Les préjugés médiatiques en tant que phénomène plus vaste
Bien entendu, des problèmes sans rapport, comme la concurrence des dernières nouvelles, auraient pu affecter la façon dont ces deux articles ont été placés. Mais il ne s’agissait pas de cas isolés.
Nous avons constaté que dans l’ensemble, les articles correspondant aux tendances politiques de leurs journaux respectifs – libéraux pour le New York Times et conservateurs pour le Wall Street Journal – ont tendance à rester plus longtemps sur la page d’accueil, même après avoir pris en compte leur popularité.

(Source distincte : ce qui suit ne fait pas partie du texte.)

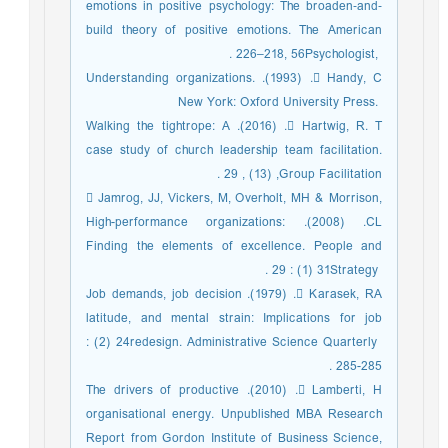
emotions in positive psychology: The ‎broaden‐and‐
build theory of positive emotions. The American
Psychologist, ‎‏56‏‎, ‎‏218‏‎–‎‏226‏‎. ‎
 Handy, C. (‎‏1993‏‎). Understanding organizations.
New York: Oxford University Press. ‎
 Hartwig, R. T. (‎‏2016‏‎). Walking the tightrope: A
case study of church leadership team ‎facilitation.
Group Facilitation, (‎‏13‏‎) , ‎‏29‏‎. ‎
 Jamrog, JJ, Vickers, M, Overholt, MH & Morrison,
CL. (‎‏2008‏‎). High-performance ‎organizations:
Finding the elements of excellence. People and
Strategy ‎‏31‏‎ (‎‏1‏‎) : ‎‏29‏‎. ‎
 Karasek, RA. (‎‏1979‏‎). Job demands, job decision
latitude, and mental strain: Implications ‎for job
redesign. Administrative Science Quarterly ‎‏24‏‎ (‎‏2‏‎) :
 Lamberti, H. (‎‏2010‏‎). The drivers of productive
organisational energy. Unpublished MBA ‎Research
Report from Gordon Institute of Business Science,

C’est une preuve évidente d’un biais médiatique axé sur l’offre. Les choix éditoriaux ne sont pas seulement une réponse à la demande des lecteurs ; ils reflètent les tendances idéologiques d’une publication. Cela influence les histoires qui sont mises en avant et les récits qui dominent le discours public. (Le New York Times et le Wall Street Journal n’ont pas répondu aux demandes de commentaires au moment de la publication.)
Déterminer si les biais médiatiques sont causés par des problèmes d’offre ou de demande n’est pas qu’un jeu académique. Cela a de profondes implications dans le monde réel.

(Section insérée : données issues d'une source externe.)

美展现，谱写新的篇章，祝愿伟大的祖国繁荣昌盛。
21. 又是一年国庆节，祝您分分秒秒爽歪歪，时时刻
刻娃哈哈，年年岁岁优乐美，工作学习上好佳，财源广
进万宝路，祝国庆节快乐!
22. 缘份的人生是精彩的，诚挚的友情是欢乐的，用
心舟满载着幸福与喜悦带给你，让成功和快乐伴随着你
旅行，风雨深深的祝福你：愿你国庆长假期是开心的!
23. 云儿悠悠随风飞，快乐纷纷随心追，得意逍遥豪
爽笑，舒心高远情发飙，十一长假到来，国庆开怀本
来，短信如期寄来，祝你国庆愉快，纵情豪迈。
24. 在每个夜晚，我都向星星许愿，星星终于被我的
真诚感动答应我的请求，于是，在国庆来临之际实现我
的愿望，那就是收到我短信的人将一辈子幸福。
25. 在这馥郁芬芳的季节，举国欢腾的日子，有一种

Plus important encore, cela peut aider le public à comprendre comment la concurrence dans le secteur des médias affecte les préjugés. Si les préjugés concernent principalement les publications qui répondent à la demande, une concurrence accrue pourrait en réalité aggraver le problème, dans la mesure où les médias rivalisent pour répondre aux préférences spécifiques de leur public.
D’un autre côté, si le biais est largement motivé par l’offre, la concurrence pourrait être un correctif. En effet, dans un marché concurrentiel, les médias sont incités à attirer le public le plus large possible, ce qui signifie que les préjugés sont mauvais pour les affaires.
Les récentes vagues de consolidation dans l’industrie des médias, associées à l’augmentation notable des perceptions de partialité médiatique au cours de la dernière décennie, semblent soutenir l’argument du côté de l’offre. Alors que moins d’entreprises contrôlent davantage le paysage médiatique, les médias sont moins incités à maintenir une approche large et impartiale.